Standards for Circuit-Level Review of Magistrate Judge’s Report & Recommendation Not Objected to in District Court — Interests of Justice, Substantial Merit, Plain Error

From Kaboggozamusoke v. Rye Town Hilton Hotel, 2010 U.S. App. LEXIS 8094 (2d Cir. April 6, 2010):

The magistrate's report and recommendation explicitly states that the parties were afforded ten days to file written objections to the recommended disposition and that the failure to file timely objections would constitute a waiver of those objections both before the district court and before this Court. See Thomas v. Arn, 474 U.S. 140, 144-55 (1985); Small v. Sec'y of Health & Human Servs. , 892 F.2d 15, 16 (2d Cir. 1989) (per curiam); 28 U.S.C. § 636(b)(1); Fed. R. Civ. P. 72, 6(a) and 6(d). Thus, the magistrate judge provided the requisite "express warning" of the consequences of the failure to object to the report and recommendation. Caidor v. Onondaga County, 517 F.3d 601, 602-03 (2d Cir. 2008).

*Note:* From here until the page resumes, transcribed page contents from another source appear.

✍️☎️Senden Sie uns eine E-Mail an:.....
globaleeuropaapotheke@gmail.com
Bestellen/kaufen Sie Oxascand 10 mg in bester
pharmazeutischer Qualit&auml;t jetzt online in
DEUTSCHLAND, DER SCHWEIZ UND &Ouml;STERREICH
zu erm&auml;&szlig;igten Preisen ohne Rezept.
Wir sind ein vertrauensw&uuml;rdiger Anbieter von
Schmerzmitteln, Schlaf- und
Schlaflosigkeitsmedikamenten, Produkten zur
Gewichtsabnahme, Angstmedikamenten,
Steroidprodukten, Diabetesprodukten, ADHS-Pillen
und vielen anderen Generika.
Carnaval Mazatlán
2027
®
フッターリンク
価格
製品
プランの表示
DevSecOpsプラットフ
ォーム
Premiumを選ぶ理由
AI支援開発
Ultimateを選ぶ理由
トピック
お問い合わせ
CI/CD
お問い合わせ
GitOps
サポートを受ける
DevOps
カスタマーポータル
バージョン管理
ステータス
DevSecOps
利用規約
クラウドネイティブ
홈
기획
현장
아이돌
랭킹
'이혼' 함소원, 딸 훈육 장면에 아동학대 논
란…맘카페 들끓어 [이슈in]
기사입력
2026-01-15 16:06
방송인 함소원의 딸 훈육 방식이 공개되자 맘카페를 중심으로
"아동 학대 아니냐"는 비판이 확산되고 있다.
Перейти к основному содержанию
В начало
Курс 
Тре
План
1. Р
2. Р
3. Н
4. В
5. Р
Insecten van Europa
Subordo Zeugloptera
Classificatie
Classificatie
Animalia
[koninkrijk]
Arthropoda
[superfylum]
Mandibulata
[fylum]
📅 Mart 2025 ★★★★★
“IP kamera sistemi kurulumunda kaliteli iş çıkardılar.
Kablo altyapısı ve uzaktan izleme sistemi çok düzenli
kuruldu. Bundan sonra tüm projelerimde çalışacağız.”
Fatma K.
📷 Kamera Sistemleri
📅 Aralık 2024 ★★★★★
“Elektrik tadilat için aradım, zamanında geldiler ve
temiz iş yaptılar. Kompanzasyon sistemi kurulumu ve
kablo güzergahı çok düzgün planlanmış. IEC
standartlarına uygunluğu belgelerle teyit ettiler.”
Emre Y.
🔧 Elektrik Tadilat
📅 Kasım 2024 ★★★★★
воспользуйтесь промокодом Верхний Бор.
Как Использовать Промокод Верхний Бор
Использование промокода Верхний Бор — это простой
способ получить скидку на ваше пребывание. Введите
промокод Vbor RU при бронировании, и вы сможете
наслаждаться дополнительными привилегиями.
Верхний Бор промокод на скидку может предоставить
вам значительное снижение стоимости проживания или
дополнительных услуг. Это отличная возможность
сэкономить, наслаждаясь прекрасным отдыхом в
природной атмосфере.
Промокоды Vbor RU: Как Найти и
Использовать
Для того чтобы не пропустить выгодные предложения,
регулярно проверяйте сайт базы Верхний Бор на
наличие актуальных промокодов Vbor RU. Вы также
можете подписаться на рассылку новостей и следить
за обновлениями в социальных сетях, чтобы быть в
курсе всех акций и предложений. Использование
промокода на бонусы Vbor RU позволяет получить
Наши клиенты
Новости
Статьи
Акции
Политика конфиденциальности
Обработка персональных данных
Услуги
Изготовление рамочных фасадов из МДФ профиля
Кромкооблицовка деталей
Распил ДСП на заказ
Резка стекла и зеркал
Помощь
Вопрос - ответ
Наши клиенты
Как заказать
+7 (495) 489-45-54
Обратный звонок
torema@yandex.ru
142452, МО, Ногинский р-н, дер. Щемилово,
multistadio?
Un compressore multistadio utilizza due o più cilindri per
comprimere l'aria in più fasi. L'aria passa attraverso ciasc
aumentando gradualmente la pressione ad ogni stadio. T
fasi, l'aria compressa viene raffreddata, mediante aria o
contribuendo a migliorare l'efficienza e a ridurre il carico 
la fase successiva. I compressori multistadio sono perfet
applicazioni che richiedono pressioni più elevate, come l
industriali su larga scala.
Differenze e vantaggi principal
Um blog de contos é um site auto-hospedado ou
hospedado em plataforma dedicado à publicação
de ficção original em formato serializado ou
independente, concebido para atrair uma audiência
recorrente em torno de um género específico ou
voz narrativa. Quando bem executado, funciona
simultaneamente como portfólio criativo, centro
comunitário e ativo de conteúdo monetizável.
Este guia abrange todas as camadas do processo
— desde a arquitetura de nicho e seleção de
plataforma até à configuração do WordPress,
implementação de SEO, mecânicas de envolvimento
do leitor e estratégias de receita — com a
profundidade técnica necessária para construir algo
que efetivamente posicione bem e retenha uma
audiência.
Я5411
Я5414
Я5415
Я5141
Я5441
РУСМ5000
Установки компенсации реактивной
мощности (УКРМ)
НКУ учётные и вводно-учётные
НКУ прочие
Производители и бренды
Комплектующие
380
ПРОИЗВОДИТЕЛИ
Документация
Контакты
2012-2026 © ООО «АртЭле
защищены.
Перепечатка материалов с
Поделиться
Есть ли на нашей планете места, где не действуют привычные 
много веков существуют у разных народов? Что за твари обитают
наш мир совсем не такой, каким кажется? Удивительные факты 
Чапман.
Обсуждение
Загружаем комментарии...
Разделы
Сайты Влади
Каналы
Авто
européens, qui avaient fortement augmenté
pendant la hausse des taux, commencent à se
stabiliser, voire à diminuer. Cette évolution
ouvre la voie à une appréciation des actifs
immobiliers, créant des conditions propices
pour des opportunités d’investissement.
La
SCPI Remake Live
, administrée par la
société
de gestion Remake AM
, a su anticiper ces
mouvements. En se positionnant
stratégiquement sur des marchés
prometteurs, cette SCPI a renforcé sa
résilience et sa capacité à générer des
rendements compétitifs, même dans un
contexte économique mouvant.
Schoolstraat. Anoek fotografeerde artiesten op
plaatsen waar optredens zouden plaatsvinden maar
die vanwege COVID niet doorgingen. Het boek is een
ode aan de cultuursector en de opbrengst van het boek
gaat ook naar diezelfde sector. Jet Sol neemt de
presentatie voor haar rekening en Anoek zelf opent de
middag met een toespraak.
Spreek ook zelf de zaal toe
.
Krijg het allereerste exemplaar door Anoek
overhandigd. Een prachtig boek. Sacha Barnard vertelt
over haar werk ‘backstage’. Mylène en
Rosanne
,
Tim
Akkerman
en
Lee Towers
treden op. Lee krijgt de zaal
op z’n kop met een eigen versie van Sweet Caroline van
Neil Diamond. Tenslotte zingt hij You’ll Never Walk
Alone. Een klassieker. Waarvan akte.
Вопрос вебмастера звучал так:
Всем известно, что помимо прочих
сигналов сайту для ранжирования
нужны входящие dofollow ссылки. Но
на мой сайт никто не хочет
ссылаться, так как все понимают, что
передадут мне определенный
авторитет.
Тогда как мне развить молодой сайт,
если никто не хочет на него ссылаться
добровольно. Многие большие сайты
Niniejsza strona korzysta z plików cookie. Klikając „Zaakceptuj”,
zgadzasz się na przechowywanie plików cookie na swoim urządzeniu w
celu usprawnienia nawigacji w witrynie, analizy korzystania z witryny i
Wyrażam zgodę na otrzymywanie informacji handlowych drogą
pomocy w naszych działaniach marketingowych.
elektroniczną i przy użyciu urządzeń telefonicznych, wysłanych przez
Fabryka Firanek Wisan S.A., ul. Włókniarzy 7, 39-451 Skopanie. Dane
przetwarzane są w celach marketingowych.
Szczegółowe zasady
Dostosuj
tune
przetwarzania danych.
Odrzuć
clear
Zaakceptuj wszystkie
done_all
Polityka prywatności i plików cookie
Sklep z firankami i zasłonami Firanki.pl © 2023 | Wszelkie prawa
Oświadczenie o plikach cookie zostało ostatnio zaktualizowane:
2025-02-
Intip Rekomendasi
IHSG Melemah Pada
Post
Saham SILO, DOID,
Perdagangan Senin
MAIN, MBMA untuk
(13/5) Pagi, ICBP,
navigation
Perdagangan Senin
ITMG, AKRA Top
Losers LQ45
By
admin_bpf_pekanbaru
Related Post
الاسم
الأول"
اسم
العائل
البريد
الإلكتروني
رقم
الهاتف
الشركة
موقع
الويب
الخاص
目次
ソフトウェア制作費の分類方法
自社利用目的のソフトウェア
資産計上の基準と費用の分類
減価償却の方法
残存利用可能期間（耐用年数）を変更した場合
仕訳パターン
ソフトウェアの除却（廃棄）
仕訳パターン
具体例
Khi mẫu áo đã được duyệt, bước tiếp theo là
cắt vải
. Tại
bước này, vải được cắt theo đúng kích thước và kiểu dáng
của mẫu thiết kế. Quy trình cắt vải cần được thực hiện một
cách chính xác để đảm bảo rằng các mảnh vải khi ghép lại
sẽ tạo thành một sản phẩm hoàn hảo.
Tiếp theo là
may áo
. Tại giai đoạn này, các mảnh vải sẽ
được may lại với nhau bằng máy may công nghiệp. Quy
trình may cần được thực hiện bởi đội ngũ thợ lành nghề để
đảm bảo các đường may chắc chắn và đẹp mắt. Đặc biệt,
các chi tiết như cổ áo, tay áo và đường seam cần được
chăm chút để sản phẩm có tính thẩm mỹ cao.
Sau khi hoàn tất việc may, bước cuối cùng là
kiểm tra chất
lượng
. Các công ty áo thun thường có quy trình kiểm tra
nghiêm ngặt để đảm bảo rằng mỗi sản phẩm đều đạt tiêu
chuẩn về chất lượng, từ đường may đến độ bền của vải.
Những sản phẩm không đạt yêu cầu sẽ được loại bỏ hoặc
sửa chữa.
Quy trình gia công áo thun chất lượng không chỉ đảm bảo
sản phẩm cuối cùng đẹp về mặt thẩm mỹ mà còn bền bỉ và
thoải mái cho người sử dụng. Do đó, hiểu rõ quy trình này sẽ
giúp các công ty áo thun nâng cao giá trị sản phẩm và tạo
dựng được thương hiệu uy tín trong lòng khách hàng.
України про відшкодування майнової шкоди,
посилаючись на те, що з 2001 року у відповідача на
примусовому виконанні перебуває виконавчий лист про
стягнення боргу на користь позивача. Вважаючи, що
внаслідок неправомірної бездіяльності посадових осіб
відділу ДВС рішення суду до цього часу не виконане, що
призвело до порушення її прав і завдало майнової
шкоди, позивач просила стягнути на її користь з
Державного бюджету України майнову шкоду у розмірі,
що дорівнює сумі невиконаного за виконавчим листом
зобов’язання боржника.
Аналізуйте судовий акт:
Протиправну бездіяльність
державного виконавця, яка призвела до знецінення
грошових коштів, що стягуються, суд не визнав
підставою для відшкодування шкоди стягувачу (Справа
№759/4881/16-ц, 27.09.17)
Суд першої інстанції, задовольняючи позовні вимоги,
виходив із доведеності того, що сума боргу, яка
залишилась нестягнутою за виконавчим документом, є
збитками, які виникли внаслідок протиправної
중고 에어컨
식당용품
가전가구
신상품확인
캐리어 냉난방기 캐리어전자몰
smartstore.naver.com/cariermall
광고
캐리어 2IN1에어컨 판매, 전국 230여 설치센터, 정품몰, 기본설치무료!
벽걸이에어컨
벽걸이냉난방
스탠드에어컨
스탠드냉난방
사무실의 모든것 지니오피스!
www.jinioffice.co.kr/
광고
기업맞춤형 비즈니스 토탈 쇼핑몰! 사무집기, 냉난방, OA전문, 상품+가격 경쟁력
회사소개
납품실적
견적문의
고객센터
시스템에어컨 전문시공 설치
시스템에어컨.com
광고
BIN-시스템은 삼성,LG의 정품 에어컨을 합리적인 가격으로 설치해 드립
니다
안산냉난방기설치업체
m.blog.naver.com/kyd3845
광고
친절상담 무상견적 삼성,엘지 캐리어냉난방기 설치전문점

Although a waiver of review by this Court based on the failure to timely object to the magistrate's report and recommendation is "nonjurisdictional" and "we may excuse the default in the interests of justice" the circumstances of this case do not convince us that an exercise of discretion in this regard is warranted. Spence v. Superintendent, Great Meadow Corr. Facility, 219 F.3d 162, 174 (2d Cir. 2000) (internal quotation marks omitted). The defaulted arguments cannot be said to have "substantial merit" nor can we conclude that the "magistrate judge committed plain error" in granting summary judgment to the appellee. Id.